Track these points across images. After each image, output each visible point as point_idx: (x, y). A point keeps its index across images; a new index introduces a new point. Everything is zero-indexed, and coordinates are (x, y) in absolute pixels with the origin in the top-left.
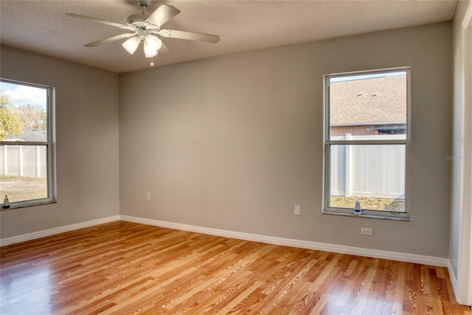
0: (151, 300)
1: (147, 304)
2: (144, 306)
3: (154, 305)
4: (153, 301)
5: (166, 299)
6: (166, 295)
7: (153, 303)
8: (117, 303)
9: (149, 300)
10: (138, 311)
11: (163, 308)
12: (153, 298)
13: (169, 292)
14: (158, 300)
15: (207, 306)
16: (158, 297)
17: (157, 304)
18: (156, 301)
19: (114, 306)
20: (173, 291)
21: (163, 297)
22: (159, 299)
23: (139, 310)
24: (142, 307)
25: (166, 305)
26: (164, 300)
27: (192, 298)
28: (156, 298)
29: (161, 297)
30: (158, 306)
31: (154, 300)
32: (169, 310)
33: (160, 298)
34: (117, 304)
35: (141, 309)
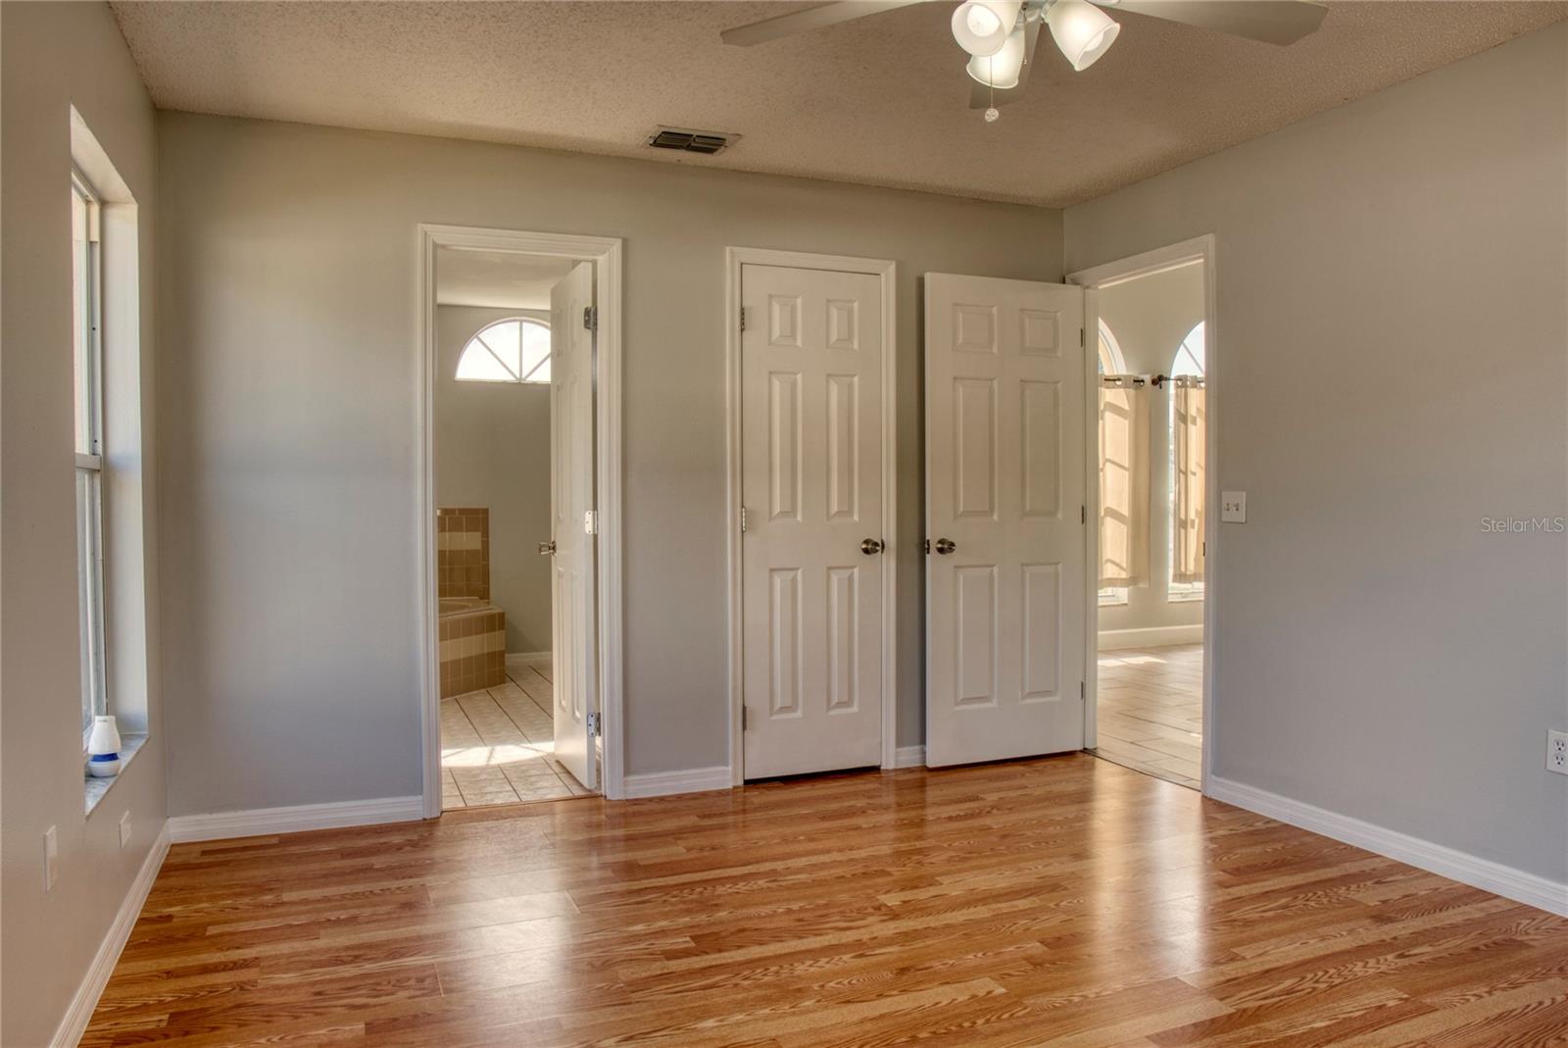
0: (1030, 1020)
1: (1045, 1010)
2: (1059, 1008)
3: (1026, 1002)
4: (1024, 1016)
5: (976, 1011)
6: (967, 1024)
7: (1025, 1008)
8: (1146, 1040)
9: (1033, 1023)
10: (1082, 996)
11: (1005, 987)
12: (1015, 1028)
13: (949, 1032)
14: (1006, 1016)
15: (881, 958)
16: (997, 1026)
17: (1014, 1003)
18: (1014, 1014)
19: (1158, 1035)
20: (934, 1033)
21: (980, 1022)
22: (999, 1017)
23: (1076, 999)
24: (1065, 1006)
25: (989, 993)
26: (985, 1009)
27: (895, 992)
28: (1006, 1025)
29: (988, 1021)
30: (1016, 995)
31: (1018, 1017)
32: (990, 977)
33: (993, 1019)
34: (1148, 1037)
35: (1070, 1001)
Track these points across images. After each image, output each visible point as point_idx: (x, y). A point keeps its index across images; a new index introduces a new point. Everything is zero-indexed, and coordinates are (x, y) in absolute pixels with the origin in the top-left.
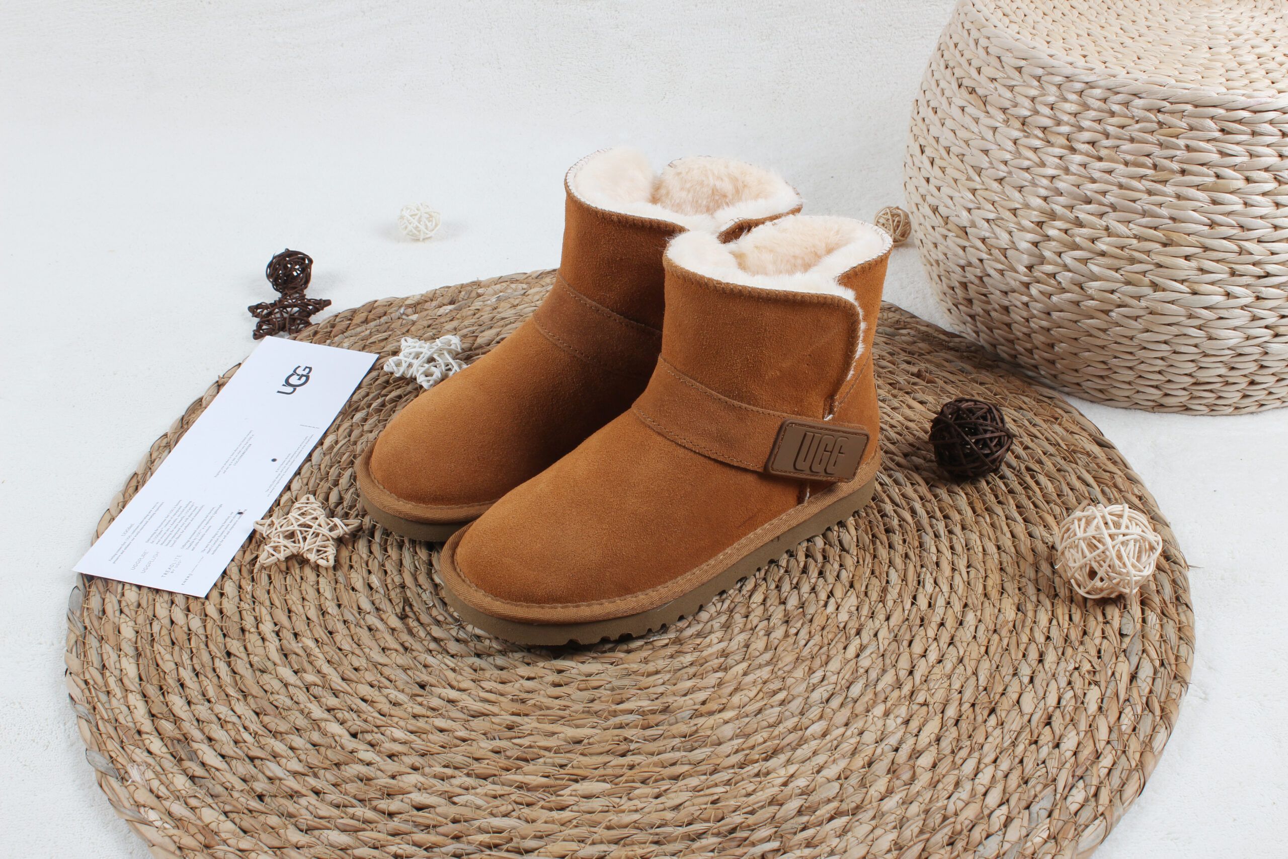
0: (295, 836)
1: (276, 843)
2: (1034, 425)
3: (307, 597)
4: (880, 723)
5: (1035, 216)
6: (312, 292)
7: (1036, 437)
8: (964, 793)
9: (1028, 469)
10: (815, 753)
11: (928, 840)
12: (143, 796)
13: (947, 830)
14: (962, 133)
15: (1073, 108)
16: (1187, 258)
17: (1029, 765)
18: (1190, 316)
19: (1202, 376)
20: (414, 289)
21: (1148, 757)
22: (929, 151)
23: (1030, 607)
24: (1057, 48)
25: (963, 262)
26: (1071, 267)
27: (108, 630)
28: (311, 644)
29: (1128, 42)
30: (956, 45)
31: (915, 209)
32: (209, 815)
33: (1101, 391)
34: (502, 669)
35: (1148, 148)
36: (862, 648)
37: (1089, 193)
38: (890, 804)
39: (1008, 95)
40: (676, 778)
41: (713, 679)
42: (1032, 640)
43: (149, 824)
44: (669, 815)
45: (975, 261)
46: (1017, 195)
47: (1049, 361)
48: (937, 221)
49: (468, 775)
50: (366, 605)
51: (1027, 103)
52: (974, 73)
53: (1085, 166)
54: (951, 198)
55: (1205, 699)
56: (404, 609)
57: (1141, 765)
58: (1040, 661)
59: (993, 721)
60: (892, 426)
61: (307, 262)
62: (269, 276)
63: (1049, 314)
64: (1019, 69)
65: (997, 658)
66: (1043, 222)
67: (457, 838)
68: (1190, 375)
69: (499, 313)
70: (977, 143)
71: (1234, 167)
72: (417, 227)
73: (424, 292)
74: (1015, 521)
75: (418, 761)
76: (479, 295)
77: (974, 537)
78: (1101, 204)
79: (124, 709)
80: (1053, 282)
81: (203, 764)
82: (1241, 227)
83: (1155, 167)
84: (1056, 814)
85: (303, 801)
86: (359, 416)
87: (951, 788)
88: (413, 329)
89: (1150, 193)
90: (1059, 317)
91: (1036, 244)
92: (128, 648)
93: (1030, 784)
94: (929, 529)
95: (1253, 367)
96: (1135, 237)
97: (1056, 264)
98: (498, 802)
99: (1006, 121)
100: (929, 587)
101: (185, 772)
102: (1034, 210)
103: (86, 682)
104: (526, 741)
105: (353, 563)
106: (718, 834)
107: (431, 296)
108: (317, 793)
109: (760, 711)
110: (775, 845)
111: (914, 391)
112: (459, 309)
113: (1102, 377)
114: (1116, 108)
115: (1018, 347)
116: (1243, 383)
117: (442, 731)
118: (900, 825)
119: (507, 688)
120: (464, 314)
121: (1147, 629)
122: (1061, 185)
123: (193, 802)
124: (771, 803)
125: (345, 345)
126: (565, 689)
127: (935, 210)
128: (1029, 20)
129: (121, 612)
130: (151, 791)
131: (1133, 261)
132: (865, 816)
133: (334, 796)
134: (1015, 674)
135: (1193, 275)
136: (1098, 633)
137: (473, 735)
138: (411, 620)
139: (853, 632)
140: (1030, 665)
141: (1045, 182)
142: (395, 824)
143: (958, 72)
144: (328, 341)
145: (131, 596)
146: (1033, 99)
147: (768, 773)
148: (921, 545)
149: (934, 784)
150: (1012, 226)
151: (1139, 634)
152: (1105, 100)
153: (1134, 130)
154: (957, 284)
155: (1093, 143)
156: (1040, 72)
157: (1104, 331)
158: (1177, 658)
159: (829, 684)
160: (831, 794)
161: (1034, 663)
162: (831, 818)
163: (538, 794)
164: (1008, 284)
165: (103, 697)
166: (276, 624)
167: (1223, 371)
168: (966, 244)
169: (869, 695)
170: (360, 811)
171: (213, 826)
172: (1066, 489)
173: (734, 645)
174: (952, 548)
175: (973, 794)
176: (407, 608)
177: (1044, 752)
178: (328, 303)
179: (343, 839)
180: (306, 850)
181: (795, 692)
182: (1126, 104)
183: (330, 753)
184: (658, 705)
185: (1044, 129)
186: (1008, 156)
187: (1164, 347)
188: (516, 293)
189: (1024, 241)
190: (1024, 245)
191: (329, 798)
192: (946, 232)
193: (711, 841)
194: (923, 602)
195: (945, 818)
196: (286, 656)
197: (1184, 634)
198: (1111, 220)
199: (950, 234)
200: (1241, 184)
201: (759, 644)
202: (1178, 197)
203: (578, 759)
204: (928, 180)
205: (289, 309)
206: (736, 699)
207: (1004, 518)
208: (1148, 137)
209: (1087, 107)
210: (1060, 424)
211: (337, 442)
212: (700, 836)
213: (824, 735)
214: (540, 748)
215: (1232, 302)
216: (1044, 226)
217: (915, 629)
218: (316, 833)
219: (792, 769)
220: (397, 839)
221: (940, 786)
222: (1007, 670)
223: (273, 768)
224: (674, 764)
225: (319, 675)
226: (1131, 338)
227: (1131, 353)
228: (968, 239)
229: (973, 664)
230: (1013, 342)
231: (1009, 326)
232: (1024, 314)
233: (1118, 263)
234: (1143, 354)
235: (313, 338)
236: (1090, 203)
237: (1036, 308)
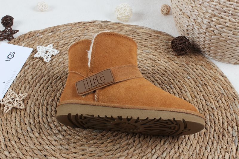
2: (206, 71)
3: (12, 127)
5: (209, 15)
6: (13, 28)
7: (207, 74)
9: (205, 84)
20: (41, 27)
23: (208, 128)
25: (187, 25)
26: (218, 29)
28: (13, 143)
31: (174, 8)
33: (221, 59)
34: (67, 150)
36: (165, 141)
37: (225, 10)
41: (126, 152)
42: (210, 138)
45: (191, 25)
46: (205, 8)
47: (209, 51)
48: (181, 13)
50: (29, 130)
54: (186, 8)
56: (40, 131)
60: (169, 71)
61: (12, 19)
62: (2, 23)
63: (210, 40)
65: (201, 144)
66: (212, 17)
69: (65, 35)
72: (42, 8)
73: (44, 29)
76: (59, 30)
78: (228, 13)
80: (213, 32)
86: (27, 67)
88: (41, 40)
90: (213, 41)
91: (209, 23)
96: (237, 22)
97: (214, 28)
102: (209, 13)
105: (26, 116)
107: (46, 30)
111: (175, 60)
112: (54, 34)
113: (222, 56)
115: (200, 47)
120: (55, 36)
122: (217, 7)
125: (23, 45)
127: (181, 10)
131: (236, 29)
136: (227, 136)
138: (42, 134)
140: (210, 147)
141: (213, 6)
144: (18, 44)
150: (203, 17)
151: (237, 136)
154: (185, 29)
157: (225, 45)
159: (157, 153)
161: (211, 146)
164: (200, 32)
166: (4, 136)
168: (189, 20)
172: (215, 91)
176: (41, 130)
178: (18, 31)
188: (69, 29)
189: (206, 21)
190: (205, 22)
192: (183, 16)
196: (7, 147)
198: (231, 18)
199: (185, 17)
204: (179, 2)
205: (7, 32)
207: (200, 100)
210: (212, 70)
211: (21, 76)
216: (212, 18)
222: (204, 148)
225: (16, 154)
226: (232, 48)
227: (231, 51)
228: (190, 19)
229: (195, 146)
230: (199, 45)
231: (199, 41)
232: (204, 39)
233: (231, 29)
234: (234, 51)
235: (14, 43)
236: (225, 12)
237: (207, 38)
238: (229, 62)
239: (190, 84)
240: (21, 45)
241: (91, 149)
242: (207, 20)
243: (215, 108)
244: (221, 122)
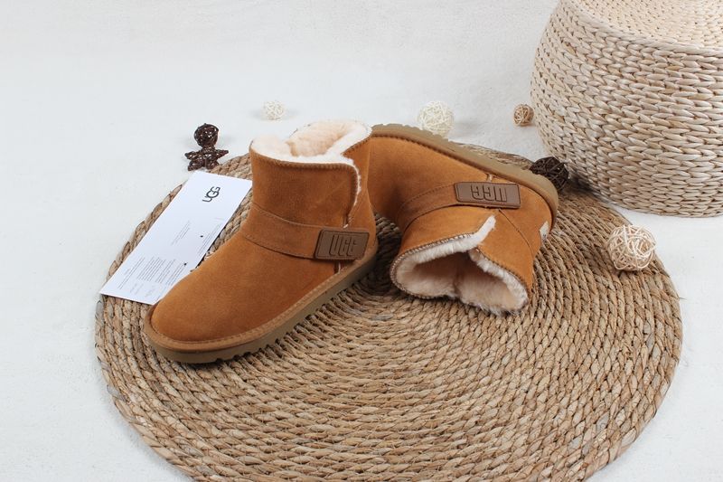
0: (215, 432)
1: (206, 435)
2: (599, 222)
4: (518, 378)
5: (601, 111)
6: (218, 146)
7: (600, 229)
8: (562, 416)
9: (595, 246)
10: (484, 393)
11: (543, 440)
12: (137, 410)
13: (553, 435)
14: (563, 67)
15: (623, 54)
16: (681, 134)
17: (596, 401)
18: (682, 165)
19: (687, 196)
21: (658, 397)
22: (544, 76)
23: (596, 318)
24: (615, 22)
25: (561, 135)
26: (619, 138)
27: (117, 324)
29: (652, 19)
30: (560, 20)
31: (536, 106)
32: (171, 420)
33: (633, 203)
34: (321, 347)
35: (662, 76)
36: (509, 338)
37: (630, 100)
38: (524, 420)
39: (588, 47)
40: (412, 405)
41: (431, 353)
42: (597, 336)
43: (141, 424)
44: (409, 424)
45: (568, 134)
46: (591, 100)
47: (606, 188)
48: (549, 113)
49: (304, 402)
51: (598, 51)
52: (570, 35)
53: (628, 85)
54: (556, 101)
55: (687, 366)
57: (654, 402)
58: (602, 347)
59: (577, 378)
61: (215, 130)
62: (195, 138)
63: (607, 163)
64: (594, 34)
65: (579, 344)
66: (605, 114)
67: (299, 434)
68: (681, 196)
70: (571, 72)
71: (707, 87)
72: (273, 112)
74: (588, 273)
75: (278, 395)
77: (567, 281)
78: (636, 105)
79: (126, 365)
80: (609, 146)
81: (168, 394)
82: (711, 118)
83: (666, 86)
84: (610, 427)
85: (220, 414)
87: (555, 413)
89: (662, 100)
90: (613, 165)
91: (601, 126)
92: (126, 333)
93: (597, 410)
94: (543, 276)
95: (714, 192)
96: (654, 123)
97: (613, 137)
98: (320, 416)
99: (587, 61)
100: (544, 308)
101: (158, 398)
102: (601, 108)
103: (106, 351)
104: (334, 385)
106: (434, 435)
108: (227, 410)
109: (456, 371)
110: (464, 441)
113: (633, 196)
114: (645, 55)
115: (590, 180)
116: (709, 200)
117: (290, 379)
118: (529, 432)
119: (323, 357)
121: (658, 330)
122: (615, 95)
123: (163, 414)
124: (462, 419)
125: (236, 175)
126: (353, 358)
127: (547, 107)
128: (600, 7)
129: (123, 314)
130: (141, 407)
131: (652, 136)
132: (511, 427)
133: (235, 412)
134: (588, 354)
135: (684, 143)
136: (632, 333)
137: (307, 382)
139: (504, 330)
140: (596, 349)
141: (607, 93)
142: (267, 427)
143: (561, 34)
144: (227, 173)
145: (128, 306)
146: (601, 50)
147: (460, 403)
148: (539, 285)
149: (546, 411)
150: (588, 116)
151: (653, 333)
152: (640, 51)
153: (655, 66)
154: (558, 146)
155: (633, 73)
156: (605, 35)
157: (636, 172)
158: (673, 346)
159: (491, 357)
160: (493, 414)
161: (599, 348)
162: (493, 428)
163: (341, 412)
164: (586, 147)
165: (115, 359)
167: (698, 194)
168: (564, 125)
169: (512, 363)
170: (249, 420)
171: (173, 426)
173: (442, 336)
174: (555, 287)
175: (567, 416)
177: (604, 394)
178: (227, 152)
179: (241, 434)
180: (221, 439)
181: (474, 361)
182: (651, 53)
183: (233, 390)
184: (402, 367)
185: (607, 65)
186: (587, 79)
187: (668, 181)
189: (595, 124)
190: (594, 126)
191: (233, 413)
192: (553, 119)
193: (431, 438)
194: (540, 315)
195: (552, 428)
197: (677, 333)
198: (641, 114)
199: (555, 120)
200: (711, 96)
201: (455, 336)
202: (678, 102)
203: (361, 394)
204: (544, 91)
205: (206, 155)
206: (443, 364)
207: (582, 271)
208: (663, 70)
209: (631, 54)
212: (425, 435)
213: (489, 384)
214: (341, 388)
215: (704, 158)
216: (606, 117)
217: (536, 329)
218: (227, 430)
219: (473, 401)
220: (268, 435)
221: (550, 411)
222: (584, 351)
223: (203, 397)
224: (410, 398)
226: (650, 176)
227: (650, 184)
228: (565, 123)
229: (567, 347)
230: (587, 177)
231: (585, 168)
232: (594, 162)
233: (644, 137)
234: (655, 185)
235: (220, 171)
236: (630, 105)
237: (600, 159)
238: (648, 210)
239: (565, 246)
240: (233, 176)
241: (365, 347)
242: (598, 122)
243: (612, 286)
244: (622, 309)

# [WHAT NEEDS TO BE DONE]
Extract the lines of the preceding material that run from the line with "206: (736, 699)" through the line with "222: (1007, 670)", inclusive, reproducing them exactly and adding nothing.

# [THE ANSWER]
206: (736, 699)
207: (1004, 518)
208: (1148, 137)
209: (1087, 107)
210: (1060, 424)
211: (337, 442)
212: (700, 836)
213: (824, 735)
214: (540, 748)
215: (1232, 302)
216: (1044, 226)
217: (915, 629)
218: (316, 833)
219: (792, 769)
220: (397, 839)
221: (940, 786)
222: (1007, 670)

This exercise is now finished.